Mike Nichols is not a director ever associated with horror (or with the slapstick shenanigans of "The Birdcage" either, for that matter) but it doesn't mean that the great director of "The Graduate," "Working Girl" and "Carnal Knowledge" can't veer from his normal slate of sophisticated comedies or dramas. What is most amazing about "Wolf" is that it is a sophisticated werewolf picture in addition to an alert and savvy look at the cutthroat business of book publishing. The drama is all there in spades, including an increasingly tense albeit brief exchange of hurtful words between the main character Will Randall, a senior book editor (Jack Nicholson), and his cheating wife, Charlotte (Kate Nelligan). There is also the arrogant, lying and aspiring protege of Will's, Stewart Swinton (James Spader), who is eager to climb the corporate ladder and rise to the top no matter who gets hurt.
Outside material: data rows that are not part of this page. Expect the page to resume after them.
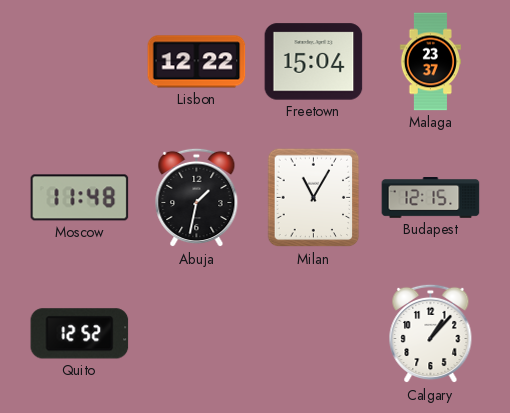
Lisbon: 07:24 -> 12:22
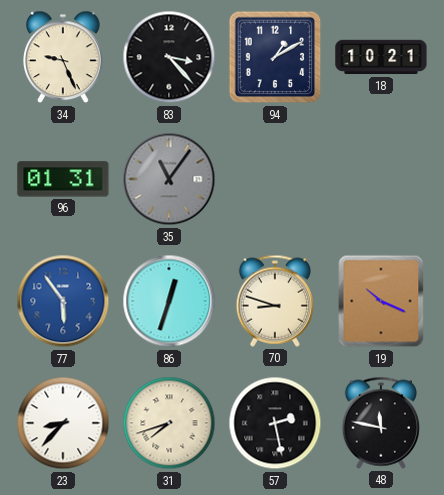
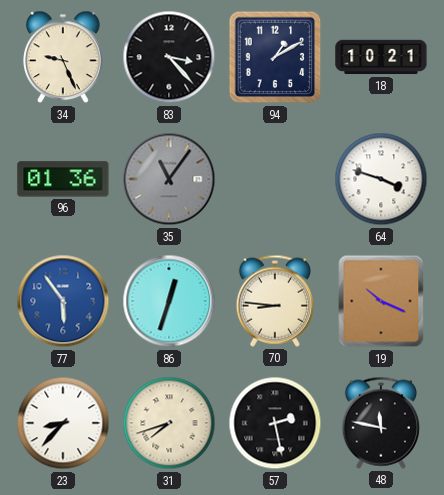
96: 01:31 -> 01:36
64: none -> 3:48
70: 8:48 -> 8:46
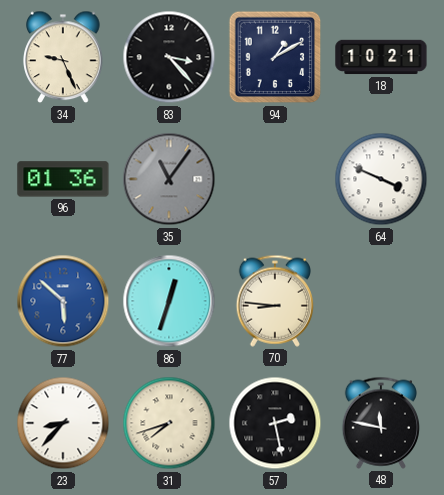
64: 3:48 -> 3:49
77: 5:54 -> 5:52
19: 10:19 -> none
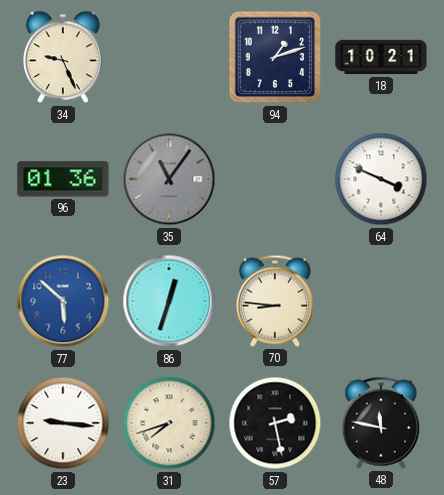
83: 3:23 -> none
94: 1:10 -> 1:12
23: 8:37 -> 9:16
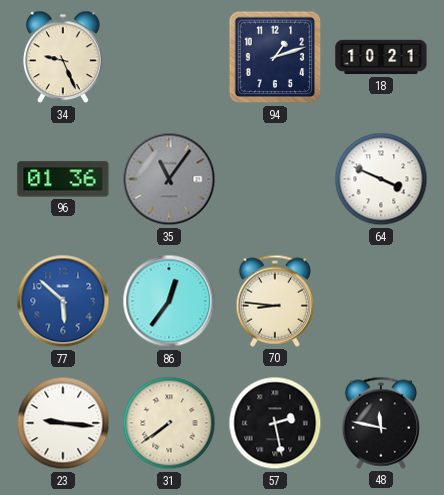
86: 12:33 -> 12:36
31: 7:42 -> 7:39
And we can't leave out Michelle Pfeiffer in one of her finest roles as Laura, a modern woman who has seen it all and sees through the facade of her billionaire father (Christopher Plummer) and his control of the book publishing firm.
"Wolf" is not a standard werewolf movie although there are the expected tropes - the killing of a deer, Nicholson's Will howling at the Moon, an old lycanthropy expert - but rather a movie about a man who loves being a wolf and is not sure if he is one. After getting bitten in the opening scenes on a lonely Vermont road, Will's bald spot becomes full of hair. He doesn't need glasses when he reads through manuscripts and his hearing and sense of smell become extraordinarily acute, to the point that he can hear conversations and smell people's breath "from a mile away." I can't say how much better is his sex life - he grows more amorous around his wife but then there is Stewart's scent all over his wife's clothes! Uh, oh.
Will eventually finds solace and some measure of self-recognition with Laura - their first meal together is peanut butter and jelly sandwiches. Will sees through Laura's facade (and she is more self-aware than he might think) yet Laura finds a good man in Will, although she can't see the wolf he's slowly becoming. Can Will beat his werewolf transformations during those endless moonlit nights? Will Will get his job back and get Stewart fired? Is urinating on a man's suede shoes enough to show prowess?
"Wolf" works as a slight satire on the book publishing business and the werewolf metaphor works in tandem as Will regains use of his ruthless maneuvers to show who is boss. This is Nicholson at his most subtle and nuanced role during the 1990's, exuding charm, elegance, anger and line readings delivered with polished comic timing. This is not the madman on overdrive acting of one of his most relished roles in "The Shining." The witty screenplay by Jim Harrison and Wesley Strick gives Nicholson a chance to do something rare in horror - relish the beast yet simultaneously show revulsion over his actions (he finds severed fingers in his pocket at one point). As a horror flick, don't expect copious amounts of gore. The finale with two werewolves going at it in a horse barn feels a bit off, at least in terms of execution (slow-motion lycanthropy jumps do not work for me). Still, James Spader is a maniac in fur, Plummer shines as a man who can't fathom Will's change in attitude, and the luscious, almost phantom-like presence of Pfeiffer at the end gives the ending a touch of melancholy. Some wolves prefer to howl at the moon.